**What to work on**. State whether each statement agrees with the excerpt on β-catenin activation in articular chondrocytes, answering yes or no and quoting the words of the excerpt that decide it. 1. The 645-bp PCR product was detected in wildtype mice. 2. Cre-recombination efficiency was evaluated by X-Gal staining. 3. Tamoxifen was administered to mice aged 5 and 8 months.

**Document section**.
Whereas human genetic association studies suggest that genetic factors make significant contributions to the pathogenesis of OA,(2,3,10–12) the direct genetic evidence and molecular mechanism for OA pathogenesis are still largely unknown. Because OA normally occurs at adult patients and animals, the generation of a proper tool to specifically target adult articular chondrocytes is extremely important. Type II collagen is a chondrocyte-specific protein, and its expression is detected in growth plate and articular chondrocytes in long bones and other cartilaginous tissues in the body. The col2a1 promoter has been used in a variety of animal models to achieve tissue-specific gene expression in chondrocytes.(13–17) In these studies, we generated transgenic mouse lines in which the Cre recombinase was fused to a mutated ligand binding domain of the human estrogen receptor (ER)(18) driven by the col2a1 promoter (Col2a1-CreERT2). The fusion protein has been reported to be translocated into the nuclei in response to the estrogen antagonist tamoxifen (TM) or 4-hydroxy TM, an active metabolite of TM in vivo.(19) This transgenic mouse model can serve as a valuable tool for gene targeting in a chondrocyte-specific and temporally controlled manner.(20,21)
In this study, we bred Col2a1-CreERT2 transgenic mice with β-cateninfx(Ex3)/fx(Ex3) mice in which exon 3 of the β-catenin gene is floxed and created β-catenin conditional activation (cAct) mice. Changes in the expression of articular chondrocyte-specific genes and the structure and morphology of articular cartilage were examined in these mice. Our findings show acceleration of articular chondrocyte maturation and the development of the OA-like phenotype in β-catenin cAct mice. Our studies provided direct and definitive evidence about the critical role of β-catenin in maintaining normal function of articular chondrocytes and in the pathogenesis of OA.
Col2a1-CreERT2 transgenic mice were bred with Rosa26 reporter mice. Methods for mouse genotyping including primer sequences are the same as described previously.(20,21) TM (1 mg/10 g body weight/day, IP, daily for 5 days) was administered to the 3- and 6-mo-old mice that were killed 2 mo after TM induction at the age of 5 and 8 mo. Cre-recombination efficiency was evaluated by X-Gal staining. Nuclear Fast red staining was performed as a counterstain. β-cateninfx(Ex3)/fx(Ex3) mice were originally reported by Harada et al.(9) and were provided to us by Dr Linheng Li (Stowers Institute for Medical Research, Kansas City, MO, USA). The sequences of PCR primers for genotyping β-cateninfx(Ex3)/fx(Ex3) mice are as follows: upper primer, 5′-AGGGTACCTGAAGCTCAGCG-3′ and lower primer, 5′-CAGTGGCTGACAGCAGCTTT-3′. The 412-bp PCR product was detected in wildtype (WT) mice, and the 645-bp PCR product was detected in homozygous β -cateninfx(Ex3)/fx(Ex3) mice. In heterozygous mice (β-cateninfx(Ex3)/wt), both 412- and 645-bp PCR products were detected. The Col2a1-CreERT2; β-cateninfx(Ex3)/w transgenic mice and their Cre-negative littermates were used as controls and were administered TM as the experimental animals for phenotype analysis and cellular function studies.

**Recorded data**.
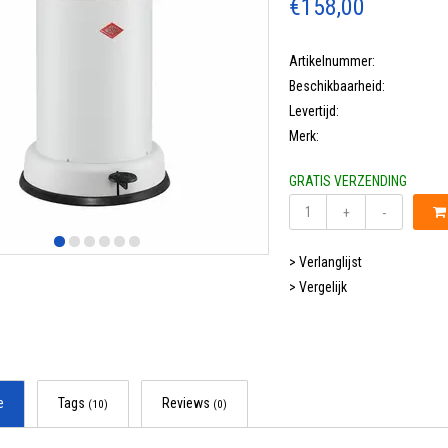
€158,00
Artikelnummer:
Beschikbaarheid:
Levertijd:
Merk:
GRATIS VERZENDING
+
-
> Verlanglijst
> Vergelijk
e
Tags
Reviews
(10)
(0)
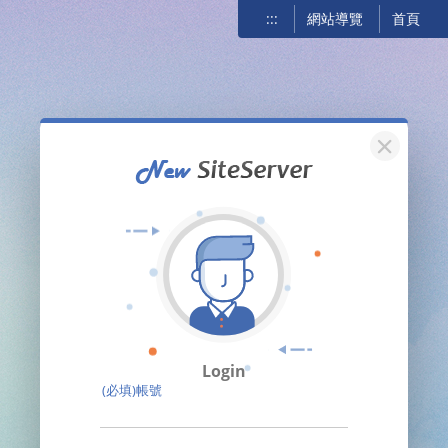
:::
網站導覽
首頁
關閉
Login
(必填)帳號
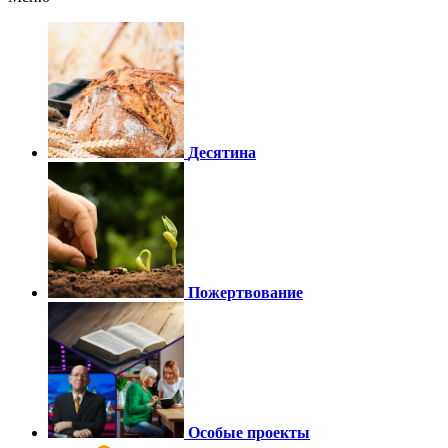
Десятина
Пожертвование
Особые проекты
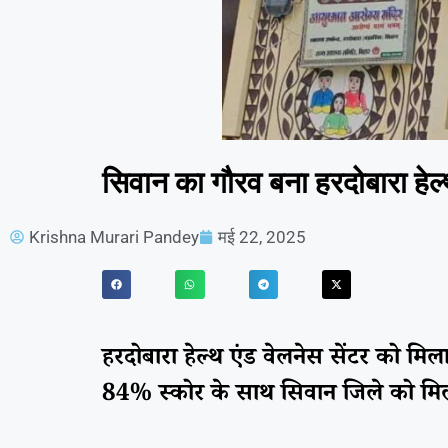
सिवान का गौरव बना हरदोबारा हेल्
Krishna Murari Pandey
मई 22, 2025
हरदोबारा हेल्थ एंड वेलनेस सेंटर को मिला 
84% स्कोर के साथ सिवान जिले को मिली ब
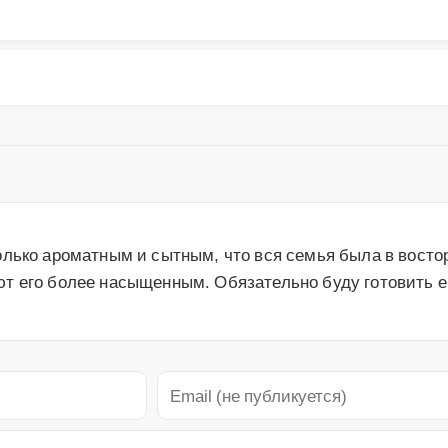
лько ароматным и сытным, что вся семья была в восторг
т его более насыщенным. Обязательно буду готовить е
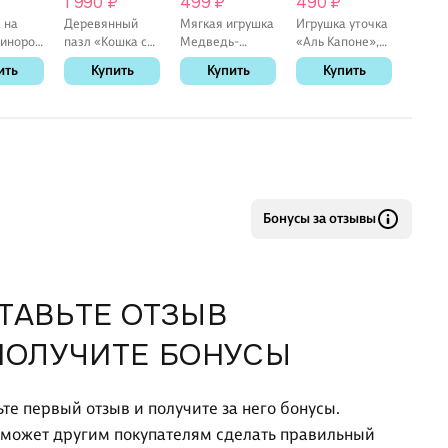
1 990 ₽
499 ₽
490 ₽
1 180
ии.
 на
Деревянный
Мягкая игрушка
Игрушка уточка
Пазл 
: 30*35см.
инорог
пазл «Кошка с
Медведь-
«Аль Капоне»,
Heart
ами»,
жемчужной
пчелка (23см)
FUNNY DUCKS
элеме
ить
Купить
Купить
Купить
К
м)
серёжкой»
(12-0960-G20)
Бонусы за отзывы
ТАВЬТЕ ОТЗЫВ
ПОЛУЧИТЕ БОНУСЫ
ьте первый отзыв и получите за него бонусы.
оможет другим покупателям сделать правильный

**Exercise response**.
1. No: "The 412-bp PCR product was detected in wildtype (WT) mice"
2. Yes: "Cre-recombination efficiency was evaluated by X-Gal staining."
3. No: "was administered to the 3- and 6-mo-old mice that were killed 2 mo after TM induction at the age of 5 and 8 mo"